Bien évidemment, vous pouvez aussi vous munir d’une casquette, de lunettes et de nutrition sportive afin de répondre aux contraintes de l’épreuve et vous assurer une course à pied dans les meilleures dispositions. Toutefois, ne testez rien le jour J et faites confiance à ce que vous avez testé durant votre préparation.
Quelles différences avec un swimrun ?
Attention à ne pas confondre l’aquathlon et le swimrun, dont l’essor est phénoménal ces dernières années. La ou l’aquathlon consiste à enchainer un tronçon de natation suivi d’un tronçon de course à pied avec une véritable transition entre les deux, le swimrun consiste à se déplacer en alternant des phases de course à pied et des phases de natation.
Sans transition, les athlètes doivent donc nager avec leur chaussure et courir avec leur équipement de natation. Chaque course devant comporter au minimum 3 segments, il faut donc être très à l’aise à enchainer la natation et la course à pied, mais aussi l’inverse !
Les différents formats de course
Contrairement au swimrun, où les distances sont peu précises, les distances en aquathlon sont standardisées. On retrouve donc :
- Distance XS : 500 m de natation et 2,5 km de course à pied
- Distance S : 1 km de natation et 5 km de course à pied
- Distance M : 2 km de natation et 10 km de course à pied
- Distance L : 3 km de natation et 15 km de course à pied
- Distance XL : 4 km de natation et 20 km de course à pied
Pour les jeunes, on retrouve aussi des formats adaptés à chaque catégorie d’âge :
- 6 à 9 ans : 50 m de natation et 500 m de course à pied
- 8 à 11 ans : 10 m de natation et 1000 m de course à pied
- 10 à 13 ans : 200 m de natation et 1500 m de course à pied
- 12 à 19 ans : 300 m de natation et 2000 m de course à pied
Aquathlon : Un entrainement spécifique ?
Si vous faites déjà du triathlon, vous êtes habitué à l’enchaînement d’efforts. L’important pour vous sera d’essayer de reproduire cet enchainement à l’entraînement. Là où les triathlètes travaillent beaucoup l’enchainement vélo-course à pied, il est moins courant de pratiquer l’enchainement natation-vélo ou natation-course à pied.

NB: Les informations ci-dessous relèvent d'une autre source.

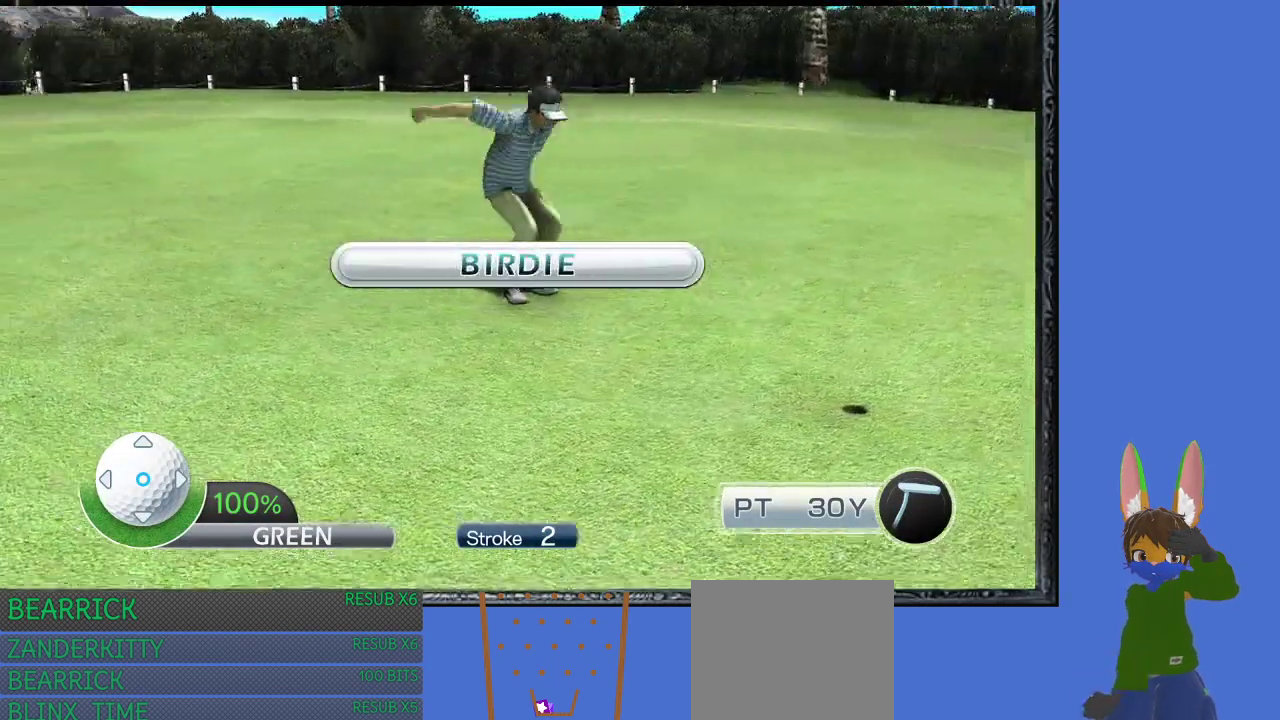
{"buttons": [], "left_stick": "center", "right_stick": "center", "events": []}
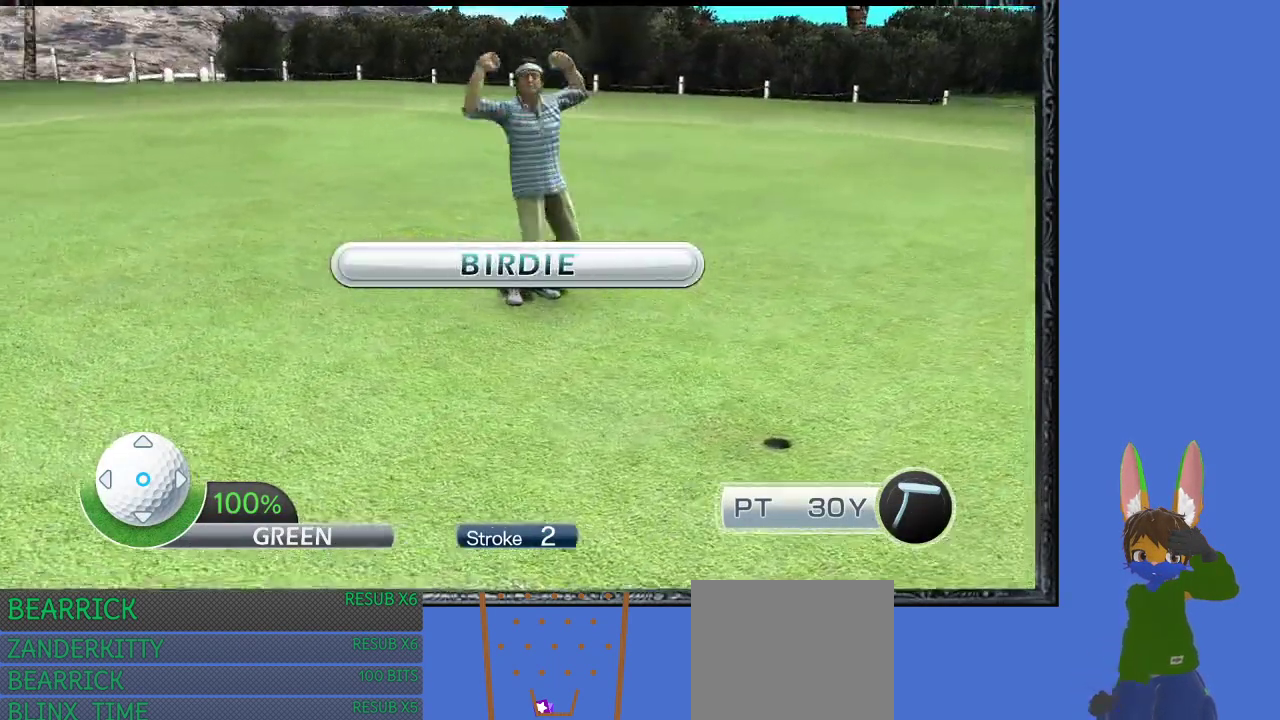
{"buttons": [], "left_stick": "center", "right_stick": "center", "events": [[133, "CROSS", "down"], [233, "CROSS", "up"]]}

Cependant, il peut être assez simple à mettre en place. Vous pouvez, par exemple, aller et revenir de la piscine en courant si elle n’est pas trop loin de chez vous. Également, à l’approche des beaux jours, allez nager en mer et entrainez-vous à courir jusqu’à votre voiture, enlevez votre combinaison le plus vite possible et partez pour un footing le long de la plage.
Il est aussi extrêmement important de bien tester son matériel. Si vous ne mettez pas de chaussettes dans vos chaussures, assurez-vous que vos pieds soient habitués à cette contrainte. Aussi, sur les formats L et XL, le ravitaillement sera un point clé de votre performance, alors essayez vos produits à l’entrainement.
Les compétitions et organisations
En France, l’aquathlon est encadré depuis peu par la fédération française de triathlon (FFTRI). Une licence de triathlon vous permettra donc de participer à toutes les épreuves proposées. Si vous n’êtes pas licencié, un simple certificat médical d’aptitude suffira.
Sur le plan des organisations, on retrouve les championnats du monde ITU, souvent réalisés à la même période que ceux de triathlon. Ils regroupent les meilleurs de la discipline qui viennent se disputer le titre mondial ! En France, l’essor du triathlon et des sports enchainés a poussé à la multiplication des aquathlons. En tête d’affiche, on retrouve la YOTTA XP, une course folle à mi-chemin entre aquathlon et swimrun.
Les stars de la discipline
De nombreux triathlètes de renom se sont déjà essayés à cette discipline, et souvent avec réussite. Tim Don (2005), Alistair Brownlee (2016), Emma Pallant (2017) ont tous les trois déjà remportés le championnat du monde ITU.
Parmi les spécialistes, on retrouve Richard Varga (champion d’Europe et quadruple champion du monde), Shane Reed (triple champion du monde), Richard Stannard (triple champion du monde), Rina Hill (double championne du monde) et Samantha Warriner (double championne du monde).